__What you have to do__
Without altering a single word, repeat the records that follow.

(Stored data entries)
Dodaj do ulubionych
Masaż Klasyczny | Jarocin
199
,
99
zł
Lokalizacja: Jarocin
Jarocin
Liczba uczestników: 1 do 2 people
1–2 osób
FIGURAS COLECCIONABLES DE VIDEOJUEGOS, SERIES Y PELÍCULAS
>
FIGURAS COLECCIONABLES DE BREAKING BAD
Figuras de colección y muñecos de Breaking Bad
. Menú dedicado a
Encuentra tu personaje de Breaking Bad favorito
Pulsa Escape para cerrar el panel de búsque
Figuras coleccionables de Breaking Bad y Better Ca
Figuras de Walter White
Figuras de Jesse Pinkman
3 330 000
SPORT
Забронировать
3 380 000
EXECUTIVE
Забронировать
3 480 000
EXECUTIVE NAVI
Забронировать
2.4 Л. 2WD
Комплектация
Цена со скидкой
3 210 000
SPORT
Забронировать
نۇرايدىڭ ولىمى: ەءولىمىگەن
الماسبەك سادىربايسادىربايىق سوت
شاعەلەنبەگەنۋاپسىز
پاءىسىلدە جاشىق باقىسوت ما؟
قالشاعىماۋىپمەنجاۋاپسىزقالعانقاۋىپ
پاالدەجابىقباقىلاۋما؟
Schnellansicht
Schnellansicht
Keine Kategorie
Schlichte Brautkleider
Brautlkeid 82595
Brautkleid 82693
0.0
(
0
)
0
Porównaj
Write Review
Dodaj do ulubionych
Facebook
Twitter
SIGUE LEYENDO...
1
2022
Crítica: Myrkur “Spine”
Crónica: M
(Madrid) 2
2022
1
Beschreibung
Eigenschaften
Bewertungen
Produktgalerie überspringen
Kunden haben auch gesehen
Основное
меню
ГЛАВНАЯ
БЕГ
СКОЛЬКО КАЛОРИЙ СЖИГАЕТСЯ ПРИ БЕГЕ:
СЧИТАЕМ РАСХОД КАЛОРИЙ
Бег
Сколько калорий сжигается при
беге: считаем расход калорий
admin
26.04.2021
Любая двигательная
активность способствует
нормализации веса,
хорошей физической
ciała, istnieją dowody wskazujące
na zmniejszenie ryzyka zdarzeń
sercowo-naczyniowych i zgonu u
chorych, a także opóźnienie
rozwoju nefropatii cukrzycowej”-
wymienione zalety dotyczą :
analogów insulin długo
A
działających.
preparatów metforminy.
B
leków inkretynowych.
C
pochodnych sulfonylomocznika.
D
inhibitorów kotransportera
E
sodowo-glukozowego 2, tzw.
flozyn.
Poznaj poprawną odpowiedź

__Answer for the task__
Dodaj do ulubionych
Masaż Klasyczny | Jarocin
199
,
99
zł
Lokalizacja: Jarocin
Jarocin
Liczba uczestników: 1 do 2 people
1–2 osób
FIGURAS COLECCIONABLES DE VIDEOJUEGOS, SERIES Y PELÍCULAS
>
FIGURAS COLECCIONABLES DE BREAKING BAD
Figuras de colección y muñecos de Breaking Bad
. Menú dedicado a
Encuentra tu personaje de Breaking Bad favorito
Pulsa Escape para cerrar el panel de búsque
Figuras coleccionables de Breaking Bad y Better Ca
Figuras de Walter White
Figuras de Jesse Pinkman
3 330 000
SPORT
Забронировать
3 380 000
EXECUTIVE
Забронировать
3 480 000
EXECUTIVE NAVI
Забронировать
2.4 Л. 2WD
Комплектация
Цена со скидкой
3 210 000
SPORT
Забронировать
نۇرايدىڭ ولىمى: ەءولىمىگەن
الماسبەك سادىربايسادىربايىق سوت
شاعەلەنبەگەنۋاپسىز
پاءىسىلدە جاشىق باقىسوت ما؟
قالشاعىماۋىپمەنجاۋاپسىزقالعانقاۋىپ
پاالدەجابىقباقىلاۋما؟
Schnellansicht
Schnellansicht
Keine Kategorie
Schlichte Brautkleider
Brautlkeid 82595
Brautkleid 82693
0.0
(
0
)
0
Porównaj
Write Review
Dodaj do ulubionych
Facebook
Twitter
SIGUE LEYENDO...
1
2022
Crítica: Myrkur “Spine”
Crónica: M
(Madrid) 2
2022
1
Beschreibung
Eigenschaften
Bewertungen
Produktgalerie überspringen
Kunden haben auch gesehen
Основное
меню
ГЛАВНАЯ
БЕГ
СКОЛЬКО КАЛОРИЙ СЖИГАЕТСЯ ПРИ БЕГЕ:
СЧИТАЕМ РАСХОД КАЛОРИЙ
Бег
Сколько калорий сжигается при
беге: считаем расход калорий
admin
26.04.2021
Любая двигательная
активность способствует
нормализации веса,
хорошей физической
ciała, istnieją dowody wskazujące
na zmniejszenie ryzyka zdarzeń
sercowo-naczyniowych i zgonu u
chorych, a także opóźnienie
rozwoju nefropatii cukrzycowej”-
wymienione zalety dotyczą :
analogów insulin długo
A
działających.
preparatów metforminy.
B
leków inkretynowych.
C
pochodnych sulfonylomocznika.
D
inhibitorów kotransportera
E
sodowo-glukozowego 2, tzw.
flozyn.
Poznaj poprawną odpowiedź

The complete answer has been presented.